One of the turtles was found last month in an Avoca garden, prompting Biosecurity Queensland to launch an investigation.

Biosecurity Queensland said the International Union for Conservation of Nature lists the red-eared slider turtle as one of the world's 100 worst invasive alien species.

The Bundaberg Regional Council is subsequently undertaking a wide-scale surveillance operation in the region.

Bundaberg Regional Councillor Wayne Honor said the turtle was listed as a restricted invasive animal under the Biosecurity Act.

_"Fortunately, the resident who found the turtle, which had made its way into their backyard, reported it immediately to Council and the Department of Fisheries and Agriculture,"_ Councillor Honor said.

Land Protection Officers were called to the home to collect the turtle, which the Bundaberg Regional Council said had the ability to have a disastrous effect on native turtle populations.

The turtle has since been euthanased.

Biosecurity Queensland is undertaking a DNA analysis to determine if the turtle was related to a known population in Burpengary, north of Brisbane.


*The Bundaberg Council is undertaking wide-scale surveillance for the turtle in the region.
Supplied: Bundaberg Regional Council*


Bundaberg Regional Council natural resource management officer Greg O'Neill said surveillance of Bundaberg's waterways was underway.

_"We have also doorknocked in the area of the sighting in an attempt to find out where the turtle may have come from,"_ he said.

_"Residents were provided with information alerting them to the recent detection and asking them to report all sightings of turtles on their properties."_

The last confirmed sighting of a red-eared slider turtle in Bundaberg was in 2005 in Baldwin Swamp.

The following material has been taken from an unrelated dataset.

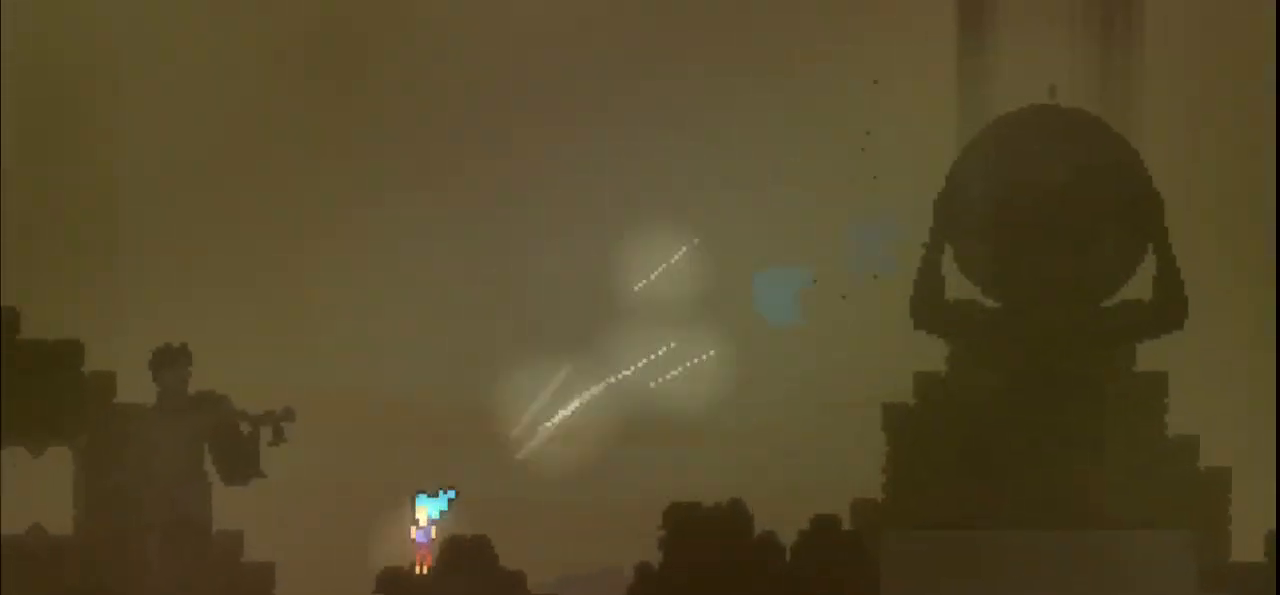
{"keys": ["down", "left"], "events": []}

Platforms that simulate logs and rocks that turtles like to bask on have been placed in Baldwin Swamp with motion sensor cameras that capture photos of the turtles.

Mr O'Neill said residents who discover a suspected alien turtle species should take reasonable and practical steps to minimise the risk of these turtles escaping.


----------



## Sdaji (May 4, 2019)

These things are popping up all over the country. As your signature says, it'll take a bit of time, but these things are out there and eventually will colonise most of Australia. Perhaps they can be slowed but nothing will stop them now. They'll be the cane toad of the turtle world, but most people won't notice and will probably enjoy seeing pretty turtles everywhere. They're not ugly or poisonous, so most people won't understand the damage they will cause.


----------



## Flaviemys purvisi (May 4, 2019)

Sdaji said:


> These things are popping up all over the country. As your signature says, it'll take a bit of time, but these things are out there and eventually will colonise most of Australia. Perhaps they can be slowed but nothing will stop them now. They'll be the cane toad of the turtle world, but most people won't notice and will probably enjoy seeing pretty turtles everywhere. They're not ugly or poisonous, so most people won't understand the damage they will cause.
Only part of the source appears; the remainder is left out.